On Harmony

  • Year 1107
  • Type Treatise
  • Genre theology
  • Tradition Medieval Catholic
  • Original language Latin

De Concordia represents Anselm of Canterbury's mature philosophical theology, written around 1107 as the final major work of his intellectual career. The treatise emerged from ongoing theological debates about divine sovereignty and human responsibility that had persisted since Augustine, debates made more pressing by contemporary discussions of grace, merit, and salvation. Anselm sought to resolve what seemed like irreconcilable tensions between God's absolute foreknowledge and omnipotence on one hand, and genuine human freedom and moral responsibility on the other.

The work's full title, "On the Harmony of Foreknowledge, Predestination, and Grace with Free Will," reveals its ambitious scope. Anselm argues that apparent contradictions between divine sovereignty and human freedom dissolve when properly understood. He distinguishes between different senses of necessity, showing that God's infallible foreknowledge does not impose compulsion on human choices. Divine predestination, he contends, operates through grace that enables rather than coerces human response. Free will remains intact because it consists in the capacity to choose rightly, not merely in the ability to choose between alternatives. Grace does not diminish human agency but restores it to its proper function. Throughout, Anselm employs his characteristic method of rigorous logical analysis combined with deep scriptural reflection, refusing to sacrifice either divine transcendence or human dignity.

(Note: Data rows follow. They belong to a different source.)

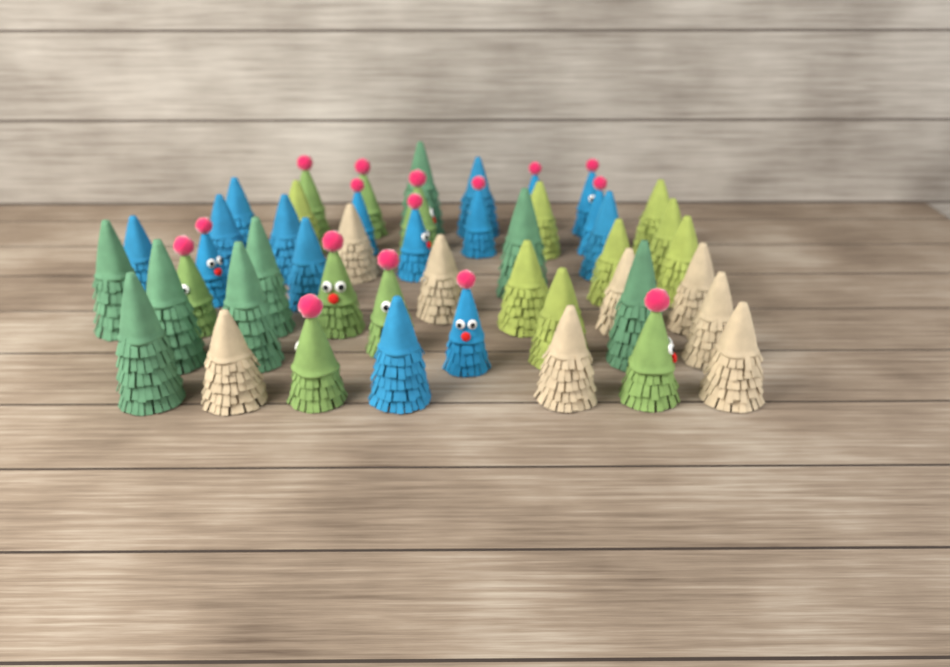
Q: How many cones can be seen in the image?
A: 48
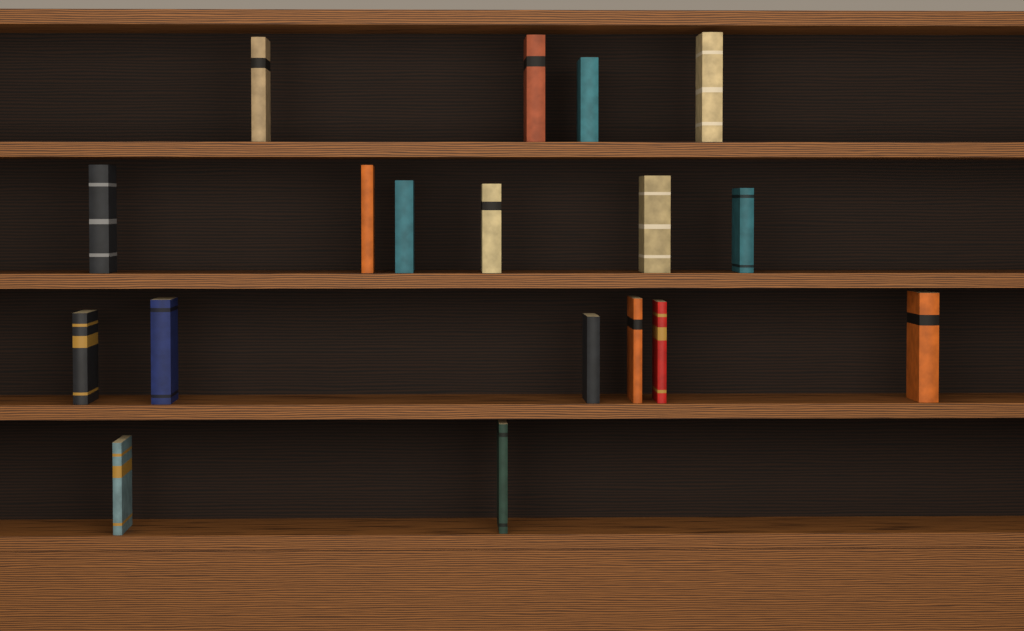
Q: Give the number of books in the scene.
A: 18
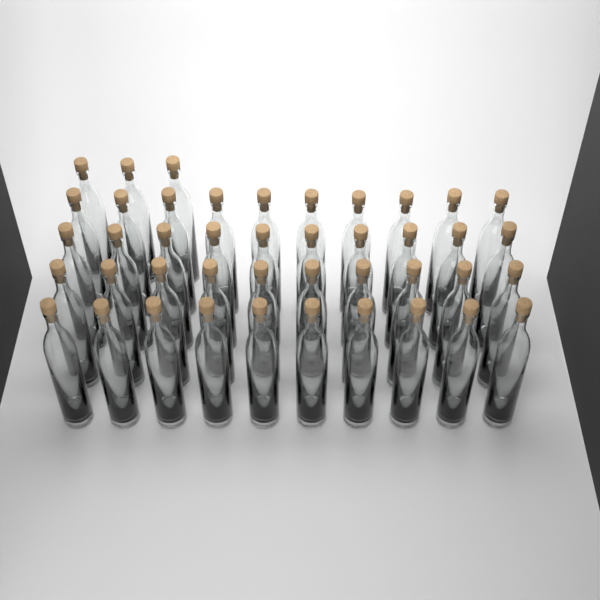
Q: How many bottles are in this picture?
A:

De Concordia has remained influential in Christian theology as one of the most sophisticated medieval treatments of the freedom-sovereignty question. Its careful distinctions and logical precision influenced both Thomas Aquinas and later Reformed theologians, though they drew different conclusions from Anselm's framework. The work demonstrates how rigorous philosophical analysis can serve rather than threaten theological understanding. Readers should approach this as a demanding philosophical treatise requiring patience with medieval scholastic method. Those seeking devotional reading or practical spiritual guidance should look elsewhere, but students of theology, philosophy of religion, and anyone wrestling seriously with questions of divine action and human responsibility will find Anselm's reasoning both challenging and illuminating.